A IESol tem propostas, discutidas há muitos anos, para que a
Economia Solidária possa gerar trabalho e renda nos municípios. Uma dessas
proposta, para região de Ponta Grossa, defende que as prefeituras providenciem
um galpão onde trabalhadores, com a assistência técnica da UEPG, possam ter um
espaço de trabalho como padarias comunitárias, simples laboratórios para
confecção de produtos de limpeza, máquinas de costura e tricô e uma série de
outras estruturas.
O sistema de trabalho seria de revezamento, flexível, que
contemple a disponibilidade de tempo de mães, jovens, estudantes, aposentados.

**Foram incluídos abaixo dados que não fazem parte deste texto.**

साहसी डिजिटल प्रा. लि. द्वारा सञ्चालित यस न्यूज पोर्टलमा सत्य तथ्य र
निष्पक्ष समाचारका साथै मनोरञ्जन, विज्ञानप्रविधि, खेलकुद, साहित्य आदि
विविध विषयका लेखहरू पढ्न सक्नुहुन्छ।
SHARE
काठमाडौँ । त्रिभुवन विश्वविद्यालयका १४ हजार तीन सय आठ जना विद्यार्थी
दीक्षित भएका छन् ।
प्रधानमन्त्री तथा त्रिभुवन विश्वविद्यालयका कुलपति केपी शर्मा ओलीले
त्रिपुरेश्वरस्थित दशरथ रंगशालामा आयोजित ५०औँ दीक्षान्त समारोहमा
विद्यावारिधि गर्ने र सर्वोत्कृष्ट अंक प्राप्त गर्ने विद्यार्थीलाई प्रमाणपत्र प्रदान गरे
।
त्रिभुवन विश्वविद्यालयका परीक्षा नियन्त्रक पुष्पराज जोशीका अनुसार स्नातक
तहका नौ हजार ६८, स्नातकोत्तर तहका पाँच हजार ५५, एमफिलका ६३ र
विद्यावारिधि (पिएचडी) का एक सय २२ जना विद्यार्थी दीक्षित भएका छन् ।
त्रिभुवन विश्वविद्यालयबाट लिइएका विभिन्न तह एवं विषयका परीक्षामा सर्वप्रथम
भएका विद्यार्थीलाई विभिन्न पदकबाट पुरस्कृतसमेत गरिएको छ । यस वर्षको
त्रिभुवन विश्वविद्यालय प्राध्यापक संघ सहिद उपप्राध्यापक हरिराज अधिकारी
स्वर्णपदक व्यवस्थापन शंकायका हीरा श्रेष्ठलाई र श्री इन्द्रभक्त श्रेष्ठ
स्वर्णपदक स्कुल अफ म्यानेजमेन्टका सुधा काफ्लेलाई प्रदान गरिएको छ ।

Ou seja, as pessoas oferecem sua força de trabalho, garantem uma renda digna e
o município oferece a estrutura.
Para escoar a produção poderiam ser pensados espaços como um
futuro Mercado Municipal, no qual a produção gerada no espaço de produção
pudesse ser comercializada, sejam alimentos, artesanato, entre outros, produtos
que poderiam ter apelos ligados ao consumo consciente, saudável e, inclusive,
turístico.
Essa é apenas uma das propostas que IESol tem para o município, demonstrando que há soluções viáveis e baratas do ponto de vista de investimento público, com retorno garantido na renda das famílias e na qualidade de vida da população, contemplando os segmentos que não têm outra alternativa que não seja a pequena economia para ter vida produtiva e econômica digna e que permita resgatar a dignidade que deveria ser premissa da cidadania plena!
Luiz Alexandre Gonçalves Cunha é Geógrafo Social, professor da UEPG dos cursos de pós-graduação em Ciências Sociais Aplicadas e Geografia.